Having supported the anti-confederate party in the 1869 general election, on February 14, 1870, Harvey had been appointed to the Legislative Council by Premier Charles Fox Bennett. Harvey remained an anti-confederate for the remainder of his life. In the 1870s and early 1880s Harvey was a strong supporter of the efforts of Conservative premiers Frederick Carter and William Whiteway to secure foreign investors for a railway across Newfoundland. In this regard, he differed from his fellow Water Street merchants, who generally opposed its construction.
Although Harvey favoured railway building, he otherwise shared the outlook of his fellow merchants in his concern for the fisheries. In 1886 he helped the government of Premier Robert Thorburn to draft legislation regulating the sale of bait fish to French fishermen on the Grand Banks. Approved by the British government the following year and put in force in 1888, the Bait Act symbolized the fears of Water Street merchants, who blamed a subsidized French fishery for the increased competition from France in Newfoundland's traditionally strong markets in southern Europe. Harvey also advocated innovation in the fisheries and pressed for the colony to follow the lead of other countries and establish a bureau to conduct scientific investigation. In 1889 Harvey became chairman of the fisheries commission established by the Thorburn Government in that year. He strongly supported the work of the commission's superintendent, Norwegian fisheries official Adolph Nielsen. When, in the 1890s the government withdrew financial support for a cod hatchery at Dildo, Harvey funded it for a year.
In the 1889 general election Harvey prudently gave financial support to both sides. Whiteway's supporters were successful and Harvey entered the cabinet with responsibility for the fisheries commission while continuing as its chairman. Harvey wielded considerable influence within the government. Although he supported Whiteway's policy of railway development to open up the interior of the island, on the bait and French Shore questions his views resembled those of Water Street merchants who had supported Thorburn. Harvey intimated to his close associates that he joined the Whiteway government to protect the existence of the newly established fisheries commission and enforcement of the Bait Act.

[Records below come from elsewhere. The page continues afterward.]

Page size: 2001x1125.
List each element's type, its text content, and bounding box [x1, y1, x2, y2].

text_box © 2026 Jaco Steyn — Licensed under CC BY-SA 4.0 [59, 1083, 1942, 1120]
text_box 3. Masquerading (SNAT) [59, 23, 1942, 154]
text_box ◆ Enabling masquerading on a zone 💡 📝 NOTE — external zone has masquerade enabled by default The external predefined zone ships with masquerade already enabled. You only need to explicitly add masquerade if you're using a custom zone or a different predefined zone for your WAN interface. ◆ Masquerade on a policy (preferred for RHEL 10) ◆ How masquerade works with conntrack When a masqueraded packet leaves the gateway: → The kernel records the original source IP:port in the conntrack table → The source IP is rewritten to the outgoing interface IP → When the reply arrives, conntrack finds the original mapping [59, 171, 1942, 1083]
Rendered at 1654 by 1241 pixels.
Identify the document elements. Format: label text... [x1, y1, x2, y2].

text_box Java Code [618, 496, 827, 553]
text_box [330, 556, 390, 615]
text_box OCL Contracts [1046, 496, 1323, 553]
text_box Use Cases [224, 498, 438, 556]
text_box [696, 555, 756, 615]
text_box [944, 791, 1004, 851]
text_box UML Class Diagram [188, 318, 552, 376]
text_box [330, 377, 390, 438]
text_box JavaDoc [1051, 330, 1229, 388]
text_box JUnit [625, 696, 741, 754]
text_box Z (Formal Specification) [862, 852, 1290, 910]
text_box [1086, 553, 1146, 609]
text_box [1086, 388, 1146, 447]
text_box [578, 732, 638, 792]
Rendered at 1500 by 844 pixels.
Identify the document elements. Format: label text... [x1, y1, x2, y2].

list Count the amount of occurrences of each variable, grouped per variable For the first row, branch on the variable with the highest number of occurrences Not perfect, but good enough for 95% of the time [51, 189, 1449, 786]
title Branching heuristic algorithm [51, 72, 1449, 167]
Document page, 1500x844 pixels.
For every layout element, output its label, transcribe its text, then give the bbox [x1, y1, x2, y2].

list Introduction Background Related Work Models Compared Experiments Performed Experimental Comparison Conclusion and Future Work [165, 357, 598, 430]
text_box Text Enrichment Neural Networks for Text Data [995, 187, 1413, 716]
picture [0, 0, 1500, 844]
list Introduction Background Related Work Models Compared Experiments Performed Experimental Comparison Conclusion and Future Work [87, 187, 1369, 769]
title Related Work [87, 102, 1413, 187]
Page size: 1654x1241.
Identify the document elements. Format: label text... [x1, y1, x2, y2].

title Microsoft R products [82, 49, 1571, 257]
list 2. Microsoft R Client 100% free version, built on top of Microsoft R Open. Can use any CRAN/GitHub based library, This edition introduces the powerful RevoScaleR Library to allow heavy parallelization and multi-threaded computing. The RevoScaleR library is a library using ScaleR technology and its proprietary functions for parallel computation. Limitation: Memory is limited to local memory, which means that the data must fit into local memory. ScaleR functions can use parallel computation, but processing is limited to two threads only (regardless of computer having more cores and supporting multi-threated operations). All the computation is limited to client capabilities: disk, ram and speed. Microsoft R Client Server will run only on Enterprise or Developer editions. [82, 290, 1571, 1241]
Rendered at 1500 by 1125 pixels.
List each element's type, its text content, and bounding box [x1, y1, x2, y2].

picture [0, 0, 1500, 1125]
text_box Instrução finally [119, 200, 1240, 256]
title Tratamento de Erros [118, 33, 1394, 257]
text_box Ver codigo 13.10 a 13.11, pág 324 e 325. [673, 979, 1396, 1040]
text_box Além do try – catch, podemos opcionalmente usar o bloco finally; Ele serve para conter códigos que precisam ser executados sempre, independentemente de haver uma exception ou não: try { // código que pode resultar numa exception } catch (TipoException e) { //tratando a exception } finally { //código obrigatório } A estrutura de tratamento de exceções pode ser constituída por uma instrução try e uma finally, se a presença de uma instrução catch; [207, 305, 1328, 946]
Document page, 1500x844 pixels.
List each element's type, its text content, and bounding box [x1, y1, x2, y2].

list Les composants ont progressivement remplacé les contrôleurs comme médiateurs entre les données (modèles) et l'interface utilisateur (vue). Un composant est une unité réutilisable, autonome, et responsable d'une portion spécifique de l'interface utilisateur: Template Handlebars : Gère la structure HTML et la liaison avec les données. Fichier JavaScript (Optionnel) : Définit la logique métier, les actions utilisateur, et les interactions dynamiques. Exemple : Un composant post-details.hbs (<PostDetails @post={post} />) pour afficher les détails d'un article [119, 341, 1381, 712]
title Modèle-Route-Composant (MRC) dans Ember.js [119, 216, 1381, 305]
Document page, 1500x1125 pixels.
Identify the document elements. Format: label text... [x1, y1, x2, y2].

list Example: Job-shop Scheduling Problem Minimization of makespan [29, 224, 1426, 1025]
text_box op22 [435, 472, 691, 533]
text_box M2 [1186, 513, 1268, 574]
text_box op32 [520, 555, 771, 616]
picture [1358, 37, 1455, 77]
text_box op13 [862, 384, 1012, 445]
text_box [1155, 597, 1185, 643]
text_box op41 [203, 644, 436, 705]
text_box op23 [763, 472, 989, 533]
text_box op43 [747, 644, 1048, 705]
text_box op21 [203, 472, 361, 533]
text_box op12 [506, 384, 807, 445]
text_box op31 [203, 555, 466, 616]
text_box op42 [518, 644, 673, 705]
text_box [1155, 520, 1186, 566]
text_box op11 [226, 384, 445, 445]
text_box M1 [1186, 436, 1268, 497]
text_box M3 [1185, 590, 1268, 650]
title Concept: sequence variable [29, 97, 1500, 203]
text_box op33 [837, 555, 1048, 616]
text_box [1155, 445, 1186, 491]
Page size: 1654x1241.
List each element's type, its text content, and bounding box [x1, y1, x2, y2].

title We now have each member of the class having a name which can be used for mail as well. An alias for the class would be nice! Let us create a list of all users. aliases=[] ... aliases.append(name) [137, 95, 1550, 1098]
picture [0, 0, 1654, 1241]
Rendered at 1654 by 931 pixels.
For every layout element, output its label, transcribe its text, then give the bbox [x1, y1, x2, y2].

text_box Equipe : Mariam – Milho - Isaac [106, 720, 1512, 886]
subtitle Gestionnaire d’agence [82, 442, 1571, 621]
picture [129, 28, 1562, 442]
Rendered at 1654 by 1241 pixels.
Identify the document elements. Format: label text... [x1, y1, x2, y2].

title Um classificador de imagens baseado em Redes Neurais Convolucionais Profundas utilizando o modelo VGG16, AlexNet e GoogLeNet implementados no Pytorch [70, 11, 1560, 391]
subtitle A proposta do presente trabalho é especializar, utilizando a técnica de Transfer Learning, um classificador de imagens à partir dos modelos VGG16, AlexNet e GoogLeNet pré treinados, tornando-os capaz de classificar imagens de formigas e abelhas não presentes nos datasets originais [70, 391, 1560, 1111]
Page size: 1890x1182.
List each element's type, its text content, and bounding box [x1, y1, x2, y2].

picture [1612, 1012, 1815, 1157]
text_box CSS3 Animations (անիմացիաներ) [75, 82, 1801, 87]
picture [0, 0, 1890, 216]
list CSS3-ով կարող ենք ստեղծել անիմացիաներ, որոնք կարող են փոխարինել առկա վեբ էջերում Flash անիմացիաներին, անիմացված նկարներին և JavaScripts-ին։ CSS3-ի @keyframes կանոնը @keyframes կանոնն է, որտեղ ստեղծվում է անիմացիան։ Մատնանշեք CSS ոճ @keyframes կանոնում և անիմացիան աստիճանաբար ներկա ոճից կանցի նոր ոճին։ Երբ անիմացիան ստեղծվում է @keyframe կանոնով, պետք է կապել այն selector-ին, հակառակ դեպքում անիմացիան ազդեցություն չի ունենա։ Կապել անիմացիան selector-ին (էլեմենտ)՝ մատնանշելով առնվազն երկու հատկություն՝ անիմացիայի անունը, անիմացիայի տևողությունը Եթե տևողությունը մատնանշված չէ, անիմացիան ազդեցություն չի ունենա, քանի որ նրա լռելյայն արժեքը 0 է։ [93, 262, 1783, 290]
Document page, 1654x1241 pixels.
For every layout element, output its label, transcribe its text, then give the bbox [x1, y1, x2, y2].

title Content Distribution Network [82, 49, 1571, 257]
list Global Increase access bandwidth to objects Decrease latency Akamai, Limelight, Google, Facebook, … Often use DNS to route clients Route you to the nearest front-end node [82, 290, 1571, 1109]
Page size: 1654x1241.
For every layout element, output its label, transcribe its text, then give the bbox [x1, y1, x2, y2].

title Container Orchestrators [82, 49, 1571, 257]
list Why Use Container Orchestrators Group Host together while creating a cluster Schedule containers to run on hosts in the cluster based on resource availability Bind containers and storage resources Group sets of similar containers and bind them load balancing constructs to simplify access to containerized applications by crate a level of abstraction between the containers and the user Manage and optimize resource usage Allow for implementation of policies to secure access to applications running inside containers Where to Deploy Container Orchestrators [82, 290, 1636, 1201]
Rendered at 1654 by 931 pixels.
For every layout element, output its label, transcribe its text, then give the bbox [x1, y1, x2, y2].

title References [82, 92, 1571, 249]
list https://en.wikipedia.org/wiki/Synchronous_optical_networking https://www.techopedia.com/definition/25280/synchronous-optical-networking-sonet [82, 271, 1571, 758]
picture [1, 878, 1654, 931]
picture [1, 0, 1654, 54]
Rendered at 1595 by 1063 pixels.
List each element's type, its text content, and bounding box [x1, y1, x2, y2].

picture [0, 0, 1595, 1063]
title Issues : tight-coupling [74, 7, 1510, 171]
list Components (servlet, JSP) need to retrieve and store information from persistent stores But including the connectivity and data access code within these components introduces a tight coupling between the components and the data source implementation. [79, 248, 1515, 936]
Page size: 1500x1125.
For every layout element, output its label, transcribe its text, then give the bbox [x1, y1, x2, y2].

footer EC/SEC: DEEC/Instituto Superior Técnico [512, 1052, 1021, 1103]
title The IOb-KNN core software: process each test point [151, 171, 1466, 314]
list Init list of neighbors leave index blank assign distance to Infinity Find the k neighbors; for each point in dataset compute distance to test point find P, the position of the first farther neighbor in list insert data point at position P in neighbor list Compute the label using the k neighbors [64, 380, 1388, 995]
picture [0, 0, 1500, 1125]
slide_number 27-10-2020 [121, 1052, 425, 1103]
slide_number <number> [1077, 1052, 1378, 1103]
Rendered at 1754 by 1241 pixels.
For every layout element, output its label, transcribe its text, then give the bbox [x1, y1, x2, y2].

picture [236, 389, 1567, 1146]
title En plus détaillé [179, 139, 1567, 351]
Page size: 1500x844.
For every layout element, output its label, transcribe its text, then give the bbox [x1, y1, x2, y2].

In 1890 he supported Whiteway's decision to complete the railway across the island as a means of strengthening Newfoundland's economy and hence postpone any new efforts by local politicians for confederation with Canada. When Colonial Secretary Robert Bond negotiated a proposed reciprocity treaty in 1890, Harvey endorsed it fully as it would strengthen Newfoundland's trading ties to the United States. Canadian opposition to this deal, which excluded Canada which itself was unable to strike a similar free trade deal with the United States, led to the Colonial office refusing to sanction the so called Bond-Blaine Convention.
Harvey remained an important player in the Newfoundland economy. In 1896 his company revived the whaling industry through the establishment of the Cabot Steam Whaling Company, which used the technical expertise of Adolph Nielsen and other Norwegians. Harvey and Company pioneered pulp and paper making and in 1897 built Newfoundland's first pulpmill at Black River in Placentia Bay. It operated for only a few years before closing because of insufficient water-power.
Well-known for his philanthropy, Harvey was instrumental in establishing the Fishermen's and Seamen's Home, opened in December 1886. He served on a committee set up in 1893 to help English doctor Wilfred Grenfell provide medical care to residents of coastal Labrador. Further, Harvey was prominent in lay and educational matters of the Church of England. He died at St. John's on February 7, 1903. He had had, as the St. John's Trade Review observed in 1903, "buoyant enthusiasm and belief in the country's undeveloped capabilities" through economic diversification.